DIRECTIONS
Reproduce the listing below with every "Paris" changed to "Rome" and all other text left unchanged. Omit the pictures from your answer.

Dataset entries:
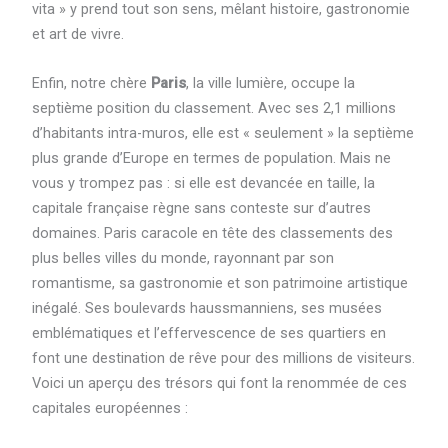
vita » y prend tout son sens, mêlant histoire, gastronomie
et art de vivre.
Enfin, notre chère
Paris
, la ville lumière, occupe la
septième position du classement. Avec ses 2,1 millions
d’habitants intra-muros, elle est « seulement » la septième
plus grande d’Europe en termes de population. Mais ne
vous y trompez pas : si elle est devancée en taille, la
capitale française règne sans conteste sur d’autres
domaines. Paris caracole en tête des classements des
plus belles villes du monde, rayonnant par son
romantisme, sa gastronomie et son patrimoine artistique
inégalé. Ses boulevards haussmanniens, ses musées
emblématiques et l’effervescence de ses quartiers en
font une destination de rêve pour des millions de visiteurs.
Voici un aperçu des trésors qui font la renommée de ces
capitales européennes :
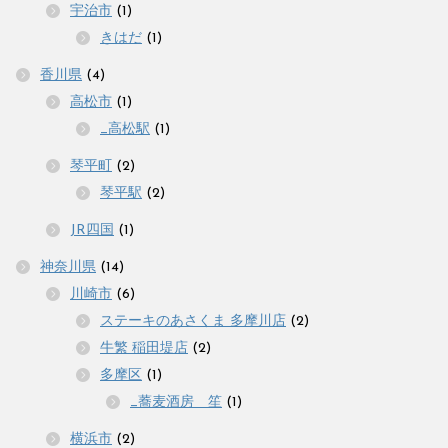
宇治市
(1)
きはだ
(1)
香川県
(4)
高松市
(1)
_高松駅
(1)
琴平町
(2)
琴平駅
(2)
JR四国
(1)
神奈川県
(14)
川崎市
(6)
ステーキのあさくま 多摩川店
(2)
牛繁 稲田堤店
(2)
多摩区
(1)
_蕎麦酒房 笙
(1)
横浜市
(2)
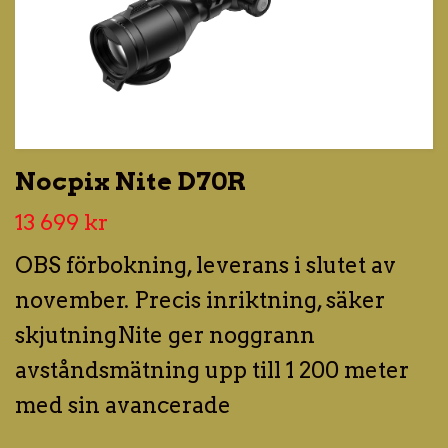
Nocpix Nite D70R
13 699 kr
OBS förbokning, leverans i slutet av
november. Precis inriktning, säker
skjutningNite ger noggrann
avståndsmätning upp till 1 200 meter
med sin avancerade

RESULT OF THE TASK
vita » y prend tout son sens, mêlant histoire, gastronomie
et art de vivre.
Enfin, notre chère
Rome
, la ville lumière, occupe la
septième position du classement. Avec ses 2,1 millions
d’habitants intra-muros, elle est « seulement » la septième
plus grande d’Europe en termes de population. Mais ne
vous y trompez pas : si elle est devancée en taille, la
capitale française règne sans conteste sur d’autres
domaines. Rome caracole en tête des classements des
plus belles villes du monde, rayonnant par son
romantisme, sa gastronomie et son patrimoine artistique
inégalé. Ses boulevards haussmanniens, ses musées
emblématiques et l’effervescence de ses quartiers en
font une destination de rêve pour des millions de visiteurs.
Voici un aperçu des trésors qui font la renommée de ces
capitales européennes :
宇治市
(1)
きはだ
(1)
香川県
(4)
高松市
(1)
_高松駅
(1)
琴平町
(2)
琴平駅
(2)
JR四国
(1)
神奈川県
(14)
川崎市
(6)
ステーキのあさくま 多摩川店
(2)
牛繁 稲田堤店
(2)
多摩区
(1)
_蕎麦酒房 笙
(1)
横浜市
(2)
Nocpix Nite D70R
13 699 kr
OBS förbokning, leverans i slutet av
november. Precis inriktning, säker
skjutningNite ger noggrann
avståndsmätning upp till 1 200 meter
med sin avancerade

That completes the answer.